You may find that you feel sleepy and wake up around the same time every morning and evening. This is your body clock at work, and it can be trained and shifted to your convenience.
We often hear people use the term ‘body clock,’ but do we really know what it means? Body clock refers to your circadian rhythm, which regulates your body’s daily sleep cycles, hunger, and other daily processes.
Natural signs such as light, meal times, and interaction guide your circadian rhythms every 24 hours. Sometimes your body clock gets messed up by travel, insomnia, and other factors, so we have a guide on resetting it.
Waking up at the same time every day, no matter what you were doing the night before, can be helpful. Keeping a regular sleep schedule will help your body learn to adjust to a new internal schedule.
It is vital to set the alarm to wake up at the same time daily even if you can’t fall asleep in time. This practice will help you keep on track as your body adapts and resets to the new circadian rhythm.
Some studies have shown that delaying or advancing meals can shift your circadian rhythm’s circulation. Your body clock also regulates when you digest food and when you feel hungry, which is why meals are essential.
When you eat earlier or later than usual, you may be able to shift when you feel more alert during the day. So you can adjust your daily meals according to the way you want to reset your internal timekeeping system.

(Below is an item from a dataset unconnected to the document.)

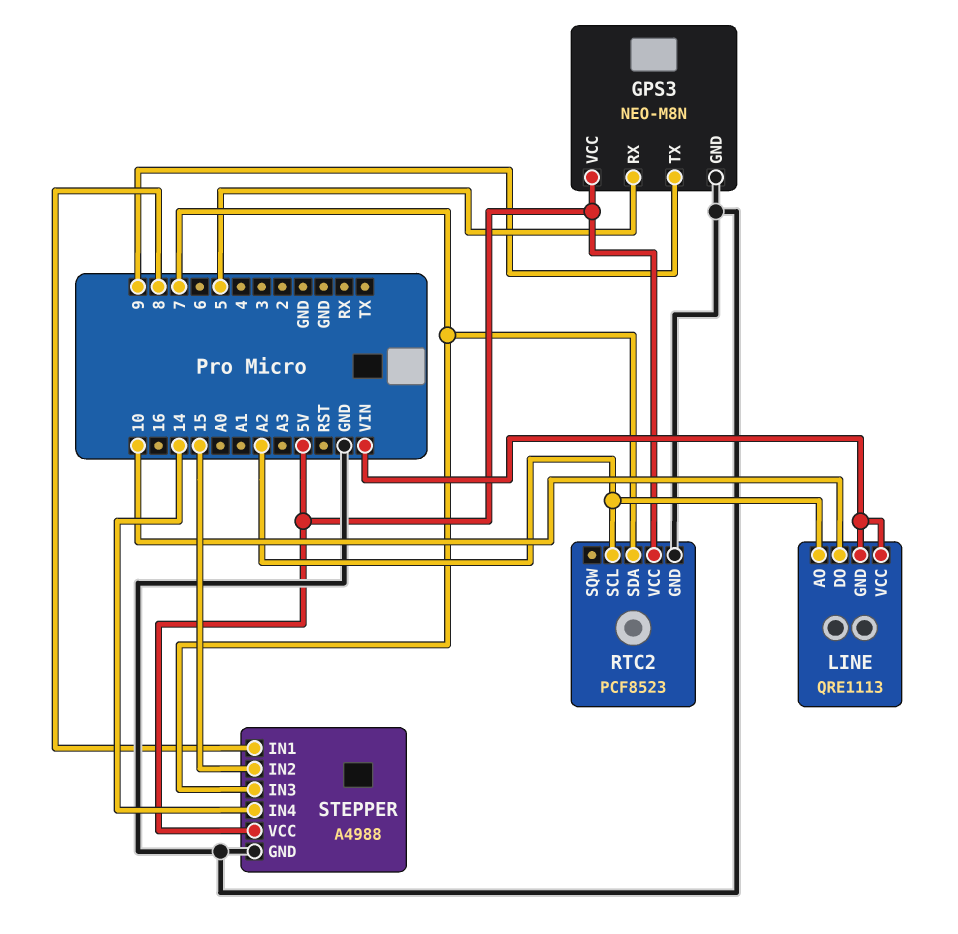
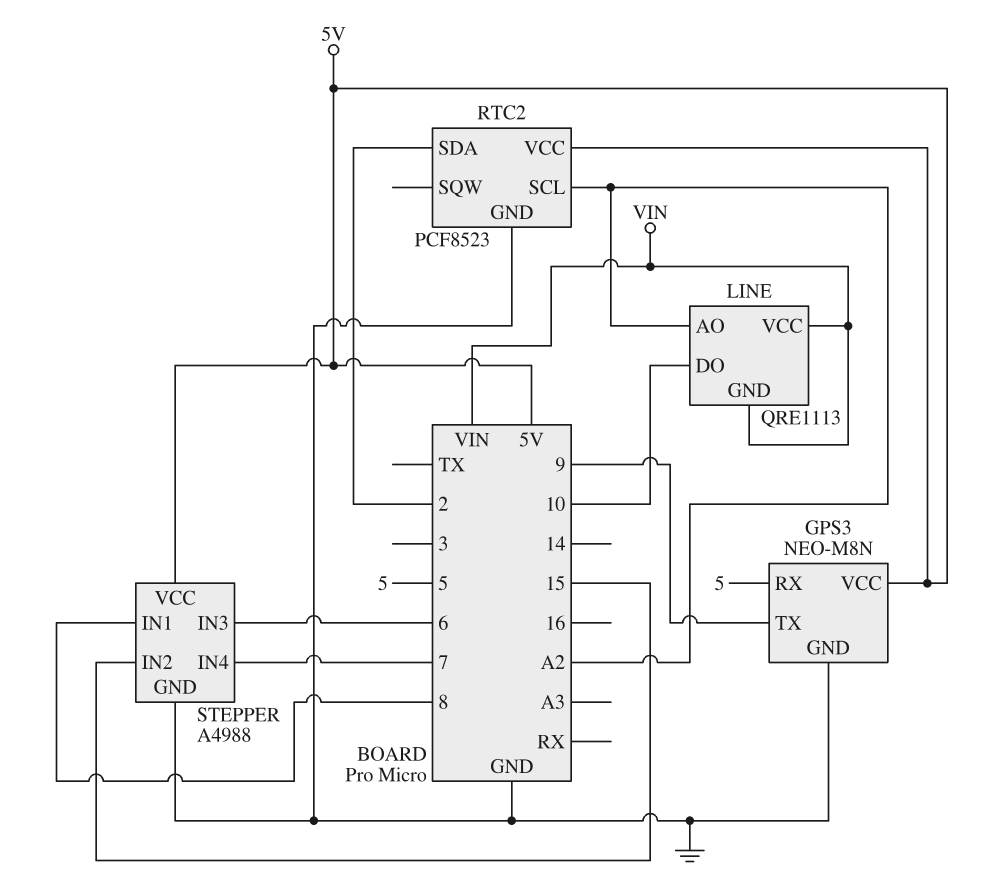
RTC2 pin SDA: 7 -> 2
STEPPER pin IN3: 7 -> 6
STEPPER pin IN4: 14 -> 7

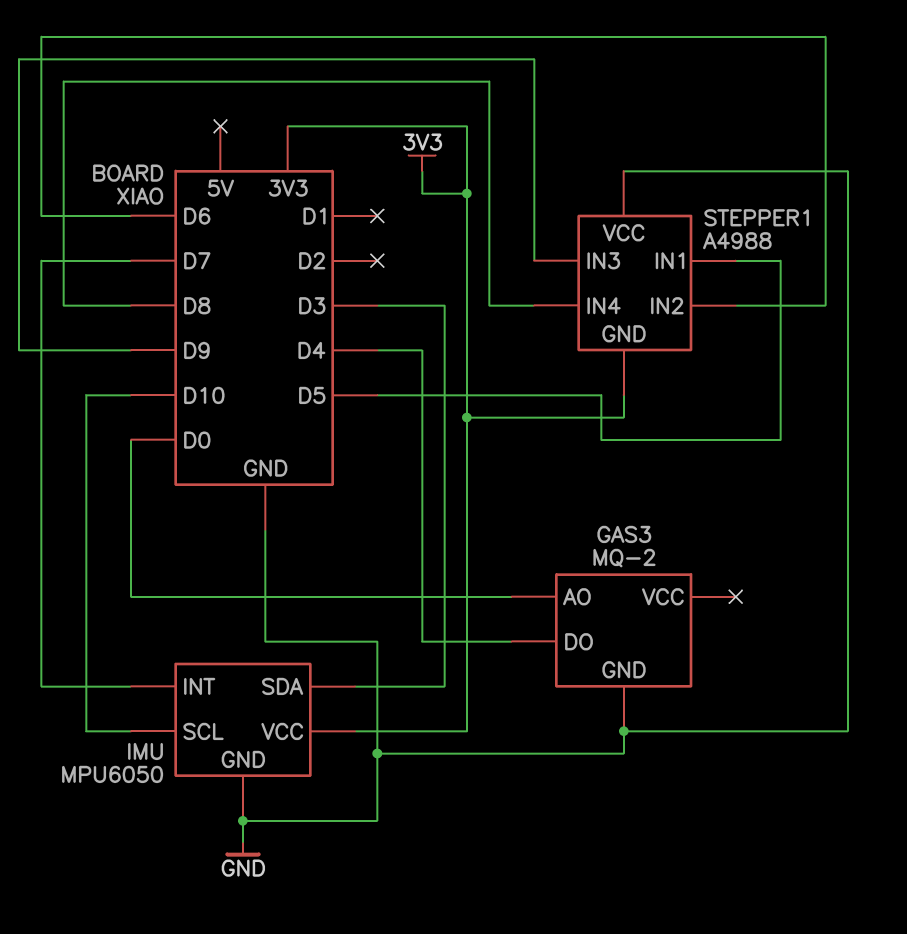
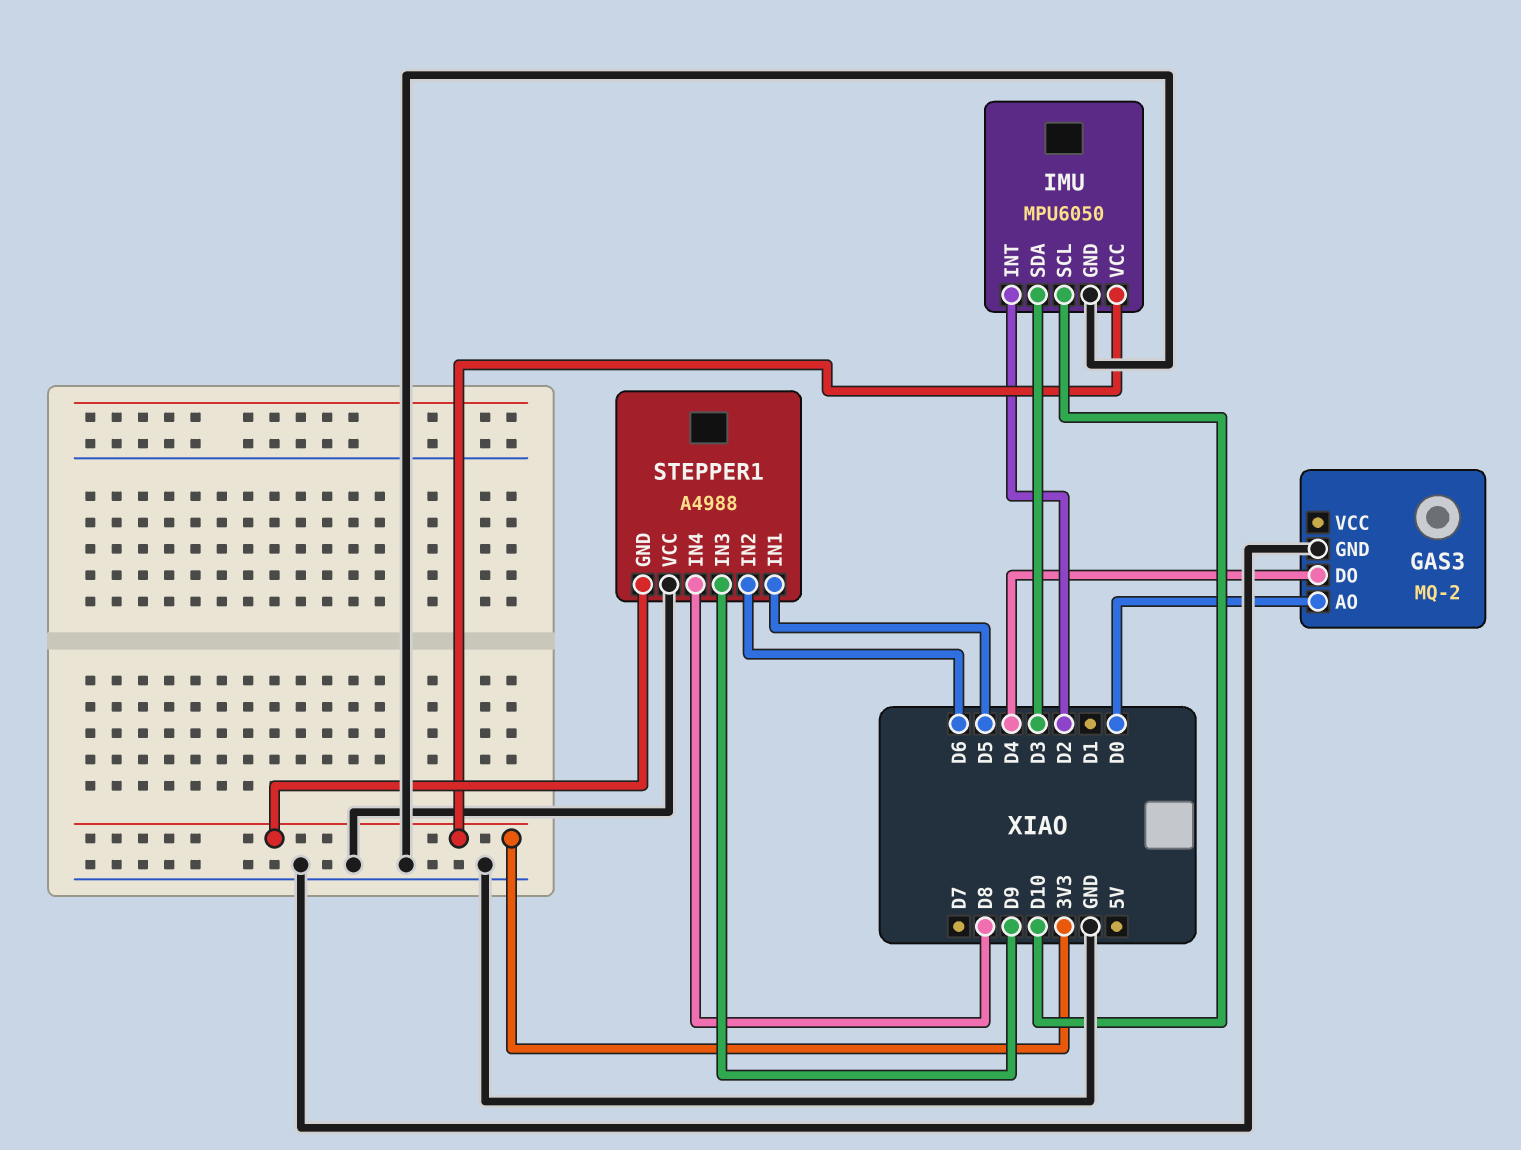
IMU pin INT: D7 -> D2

Taking a nap can interfere with how easily you can fall asleep at night, no matter how tired you are. Experts recommend exercising instead of taking a nap and then using that burnt energy for better quality sleep later.
“The exercise will chase away the sleepiness. Then you can save up that drive to sleep for later.”
Says Dr. Rafael Pelayo
Our circadian rhythms are extremely sensitive to light making it one of the most effective ways to reset your body clock. There are plenty of devices that can shine a bright blue light when timed to help you adjust when to wake up.
“Morning exposure to light and increased exposure to sunlight shifts the master clock earlier.”
Says Dr. Kenneth P. Wright Jr.
A relaxing bedtime routine will help you build a habit that your brain and body look forward to every day. This bedtime routine can consist of anything you find relaxing, like a bubble bath, meditation, or massage.
The best way to make this routine effective is to ensure that your rooms are dark or don’t have a blue light. Bright lighting indicates your body to stay alert since it is associated with the morning and daytime in your head.